F21S. 198A inserted (22.2.2024 with effect for accounting periods beginning on or after 31.12.2023 in accordance with Sch. 12 para. 1(2) of the amending Act) by Finance Act 2024 (c. 3), Sch. 12 para. 26

199Election to treat total top-up amount as nilU.K.

(1)The filing member of a multinational group may elect that the total top-up amount for an accounting period (“the current period”) for a territory is to be treated as nil.

(2)An election under this section may be made only if—

(a)the average revenue for an accounting period of the standard members of the group in that territory is less than 10 million euros, and

(b)the average of the adjusted profits of those members for an accounting period is less than 1 million euros.

(3)The average revenue for an accounting period of the standard members of a multinational group in a territory is determined by adding together all of the revenue of those members in each qualifying accounting period, and dividing the result by the number of qualifying accounting periods.

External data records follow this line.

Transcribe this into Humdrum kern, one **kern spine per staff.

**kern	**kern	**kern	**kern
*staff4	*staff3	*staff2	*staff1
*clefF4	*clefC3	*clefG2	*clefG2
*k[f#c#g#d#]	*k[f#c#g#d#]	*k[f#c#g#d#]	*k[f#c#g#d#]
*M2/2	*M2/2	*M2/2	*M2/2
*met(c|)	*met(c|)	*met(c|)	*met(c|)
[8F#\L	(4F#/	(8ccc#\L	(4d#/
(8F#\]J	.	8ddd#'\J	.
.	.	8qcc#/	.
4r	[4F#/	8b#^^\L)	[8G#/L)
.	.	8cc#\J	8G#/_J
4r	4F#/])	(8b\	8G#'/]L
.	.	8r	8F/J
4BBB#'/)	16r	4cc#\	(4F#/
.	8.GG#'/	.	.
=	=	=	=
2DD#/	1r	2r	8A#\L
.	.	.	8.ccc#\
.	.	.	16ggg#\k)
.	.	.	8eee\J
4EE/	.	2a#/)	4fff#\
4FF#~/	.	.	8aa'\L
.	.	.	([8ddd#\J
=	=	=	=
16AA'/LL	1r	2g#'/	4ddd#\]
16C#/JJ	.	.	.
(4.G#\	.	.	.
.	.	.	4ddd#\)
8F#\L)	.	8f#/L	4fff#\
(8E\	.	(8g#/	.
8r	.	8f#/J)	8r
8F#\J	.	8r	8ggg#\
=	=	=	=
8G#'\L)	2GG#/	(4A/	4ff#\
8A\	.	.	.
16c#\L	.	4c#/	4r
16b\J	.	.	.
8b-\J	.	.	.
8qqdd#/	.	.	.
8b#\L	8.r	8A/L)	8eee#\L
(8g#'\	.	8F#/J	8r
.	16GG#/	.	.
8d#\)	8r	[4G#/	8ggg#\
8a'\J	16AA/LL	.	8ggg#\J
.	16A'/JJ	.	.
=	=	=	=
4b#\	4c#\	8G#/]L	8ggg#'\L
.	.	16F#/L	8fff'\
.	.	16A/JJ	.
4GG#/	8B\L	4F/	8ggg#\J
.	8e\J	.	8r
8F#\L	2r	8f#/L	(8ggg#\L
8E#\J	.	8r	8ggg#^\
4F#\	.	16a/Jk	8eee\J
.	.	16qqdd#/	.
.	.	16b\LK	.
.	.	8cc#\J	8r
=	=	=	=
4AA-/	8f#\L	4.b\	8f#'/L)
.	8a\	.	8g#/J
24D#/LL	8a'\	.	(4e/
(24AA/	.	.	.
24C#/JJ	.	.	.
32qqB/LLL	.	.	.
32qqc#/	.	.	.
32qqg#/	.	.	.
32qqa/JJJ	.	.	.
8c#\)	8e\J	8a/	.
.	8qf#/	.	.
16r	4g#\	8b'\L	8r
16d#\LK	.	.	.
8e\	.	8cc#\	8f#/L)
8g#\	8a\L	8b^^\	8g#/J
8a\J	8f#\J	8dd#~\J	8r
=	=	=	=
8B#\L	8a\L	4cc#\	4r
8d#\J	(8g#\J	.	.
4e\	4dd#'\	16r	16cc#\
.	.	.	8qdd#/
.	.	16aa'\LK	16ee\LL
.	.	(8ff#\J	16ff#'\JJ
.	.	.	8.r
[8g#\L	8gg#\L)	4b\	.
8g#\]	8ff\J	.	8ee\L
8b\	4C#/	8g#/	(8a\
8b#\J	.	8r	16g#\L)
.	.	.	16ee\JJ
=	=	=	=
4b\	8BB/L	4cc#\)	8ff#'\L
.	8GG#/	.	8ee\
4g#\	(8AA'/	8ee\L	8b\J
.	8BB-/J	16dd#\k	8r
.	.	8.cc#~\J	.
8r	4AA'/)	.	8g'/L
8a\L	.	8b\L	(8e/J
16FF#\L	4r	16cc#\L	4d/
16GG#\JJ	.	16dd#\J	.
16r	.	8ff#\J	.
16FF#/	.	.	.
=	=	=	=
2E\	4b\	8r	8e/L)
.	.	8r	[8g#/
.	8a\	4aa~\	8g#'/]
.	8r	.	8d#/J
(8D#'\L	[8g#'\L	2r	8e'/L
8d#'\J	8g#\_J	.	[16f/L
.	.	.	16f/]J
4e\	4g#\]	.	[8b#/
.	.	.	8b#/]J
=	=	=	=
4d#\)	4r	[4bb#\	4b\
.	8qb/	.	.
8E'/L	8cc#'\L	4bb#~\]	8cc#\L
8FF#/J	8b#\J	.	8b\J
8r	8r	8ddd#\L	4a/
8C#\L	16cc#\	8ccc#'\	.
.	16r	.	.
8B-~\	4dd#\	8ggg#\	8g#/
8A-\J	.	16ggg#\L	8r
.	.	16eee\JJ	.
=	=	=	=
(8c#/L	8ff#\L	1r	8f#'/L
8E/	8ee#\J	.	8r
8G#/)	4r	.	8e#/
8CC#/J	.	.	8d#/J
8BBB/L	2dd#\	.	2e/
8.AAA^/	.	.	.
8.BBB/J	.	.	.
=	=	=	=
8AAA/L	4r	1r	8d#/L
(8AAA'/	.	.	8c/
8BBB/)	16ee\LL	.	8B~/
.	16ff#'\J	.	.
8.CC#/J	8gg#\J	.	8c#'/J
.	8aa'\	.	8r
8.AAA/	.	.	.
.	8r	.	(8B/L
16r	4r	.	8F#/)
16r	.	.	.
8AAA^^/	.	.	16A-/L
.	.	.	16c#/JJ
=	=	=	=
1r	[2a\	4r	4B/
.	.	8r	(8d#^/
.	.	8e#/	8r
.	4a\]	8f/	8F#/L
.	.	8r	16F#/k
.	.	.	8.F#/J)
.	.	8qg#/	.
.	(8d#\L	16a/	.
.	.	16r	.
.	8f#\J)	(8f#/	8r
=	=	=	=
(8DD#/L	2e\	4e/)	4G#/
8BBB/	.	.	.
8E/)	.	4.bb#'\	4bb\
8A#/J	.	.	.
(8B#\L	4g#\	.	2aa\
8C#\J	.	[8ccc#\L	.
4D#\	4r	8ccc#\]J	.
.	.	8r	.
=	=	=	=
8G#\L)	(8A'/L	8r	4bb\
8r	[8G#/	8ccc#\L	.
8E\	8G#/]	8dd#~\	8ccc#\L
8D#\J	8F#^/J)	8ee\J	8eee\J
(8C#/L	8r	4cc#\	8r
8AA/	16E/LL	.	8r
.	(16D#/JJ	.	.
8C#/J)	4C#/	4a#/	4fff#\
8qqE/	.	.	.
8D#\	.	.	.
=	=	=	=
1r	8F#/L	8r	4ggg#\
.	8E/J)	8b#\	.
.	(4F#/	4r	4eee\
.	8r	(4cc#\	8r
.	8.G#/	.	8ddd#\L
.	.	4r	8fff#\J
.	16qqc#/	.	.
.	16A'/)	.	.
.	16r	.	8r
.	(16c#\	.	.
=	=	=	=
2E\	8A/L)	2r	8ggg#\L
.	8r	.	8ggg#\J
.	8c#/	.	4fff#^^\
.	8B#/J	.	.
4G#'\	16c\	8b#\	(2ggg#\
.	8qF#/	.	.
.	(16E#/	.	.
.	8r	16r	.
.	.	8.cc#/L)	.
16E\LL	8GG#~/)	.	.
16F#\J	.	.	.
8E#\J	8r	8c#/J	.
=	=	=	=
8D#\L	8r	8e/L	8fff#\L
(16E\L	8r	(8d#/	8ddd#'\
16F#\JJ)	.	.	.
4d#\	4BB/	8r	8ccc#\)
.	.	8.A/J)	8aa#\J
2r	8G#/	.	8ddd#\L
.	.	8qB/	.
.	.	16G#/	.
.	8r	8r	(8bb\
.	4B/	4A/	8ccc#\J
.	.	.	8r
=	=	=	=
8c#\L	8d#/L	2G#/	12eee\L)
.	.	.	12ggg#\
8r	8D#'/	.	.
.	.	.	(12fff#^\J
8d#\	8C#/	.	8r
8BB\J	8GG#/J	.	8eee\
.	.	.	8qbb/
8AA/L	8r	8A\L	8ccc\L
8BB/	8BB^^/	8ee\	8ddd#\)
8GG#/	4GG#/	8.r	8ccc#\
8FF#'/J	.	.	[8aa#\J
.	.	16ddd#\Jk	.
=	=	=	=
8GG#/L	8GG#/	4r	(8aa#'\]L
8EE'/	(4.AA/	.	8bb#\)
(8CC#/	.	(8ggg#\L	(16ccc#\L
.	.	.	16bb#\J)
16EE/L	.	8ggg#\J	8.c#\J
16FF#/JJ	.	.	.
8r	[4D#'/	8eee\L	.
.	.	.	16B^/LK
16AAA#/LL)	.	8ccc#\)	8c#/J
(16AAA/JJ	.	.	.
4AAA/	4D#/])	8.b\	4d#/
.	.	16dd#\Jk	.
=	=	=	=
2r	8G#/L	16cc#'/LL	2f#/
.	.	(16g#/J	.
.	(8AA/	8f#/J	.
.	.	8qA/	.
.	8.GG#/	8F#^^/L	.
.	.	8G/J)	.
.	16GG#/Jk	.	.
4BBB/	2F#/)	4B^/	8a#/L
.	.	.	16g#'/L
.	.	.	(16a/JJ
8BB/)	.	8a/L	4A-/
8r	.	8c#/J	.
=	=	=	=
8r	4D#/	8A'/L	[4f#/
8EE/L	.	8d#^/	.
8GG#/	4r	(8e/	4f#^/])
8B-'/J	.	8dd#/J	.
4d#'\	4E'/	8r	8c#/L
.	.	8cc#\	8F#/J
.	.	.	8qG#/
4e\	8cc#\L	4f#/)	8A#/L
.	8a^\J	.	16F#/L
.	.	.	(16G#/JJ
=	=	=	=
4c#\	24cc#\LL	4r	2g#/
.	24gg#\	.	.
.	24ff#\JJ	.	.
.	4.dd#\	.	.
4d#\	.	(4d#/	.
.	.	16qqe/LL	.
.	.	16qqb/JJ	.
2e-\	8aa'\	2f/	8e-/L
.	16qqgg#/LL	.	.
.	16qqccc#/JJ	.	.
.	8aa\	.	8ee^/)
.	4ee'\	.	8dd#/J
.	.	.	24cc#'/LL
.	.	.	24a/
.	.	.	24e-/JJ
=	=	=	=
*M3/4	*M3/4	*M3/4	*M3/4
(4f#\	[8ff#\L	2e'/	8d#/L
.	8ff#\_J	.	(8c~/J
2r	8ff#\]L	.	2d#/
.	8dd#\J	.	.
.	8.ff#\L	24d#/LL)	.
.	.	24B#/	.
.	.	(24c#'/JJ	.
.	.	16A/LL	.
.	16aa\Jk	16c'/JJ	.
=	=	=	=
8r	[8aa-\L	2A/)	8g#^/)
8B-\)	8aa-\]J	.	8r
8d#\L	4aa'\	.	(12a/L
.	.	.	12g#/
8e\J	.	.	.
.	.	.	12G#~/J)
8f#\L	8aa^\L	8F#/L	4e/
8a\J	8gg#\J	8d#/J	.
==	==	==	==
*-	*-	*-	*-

(4)The average of the sum of the adjusted profits of the standard members of a multinational group in a territory is determined by taking the following steps—

  • Step 1

    Determine the sum of the adjusted profits of each of those members for each qualifying accounting period.

  • Step 2

    Add together the results of Step 1.

  • Step 3

    Divide the result of Step 2 by the number of qualifying accounting periods.

(5)The current period is a qualifying accounting period.

(6)Each of the previous two accounting periods is a qualifying period unless—

(a)none of the standard members of the group in the territory had revenue in that period, and

(b)none of the standard members of the group in the territory made a loss in that period.

(7)Where a qualifying period is longer or shorter than a year, the adjusted profits and revenue of the members are to be treated for the purposes of this section as the amounts given by multiplying the profits and revenue by the amount given by dividing 365 by the number of days in the period.

(8)An election under this section may not be made in respect of the nominal territory of a stateless member of a multinational group.

(9)Paragraph 2 of Schedule 15 (annual elections) applies to an election under this section.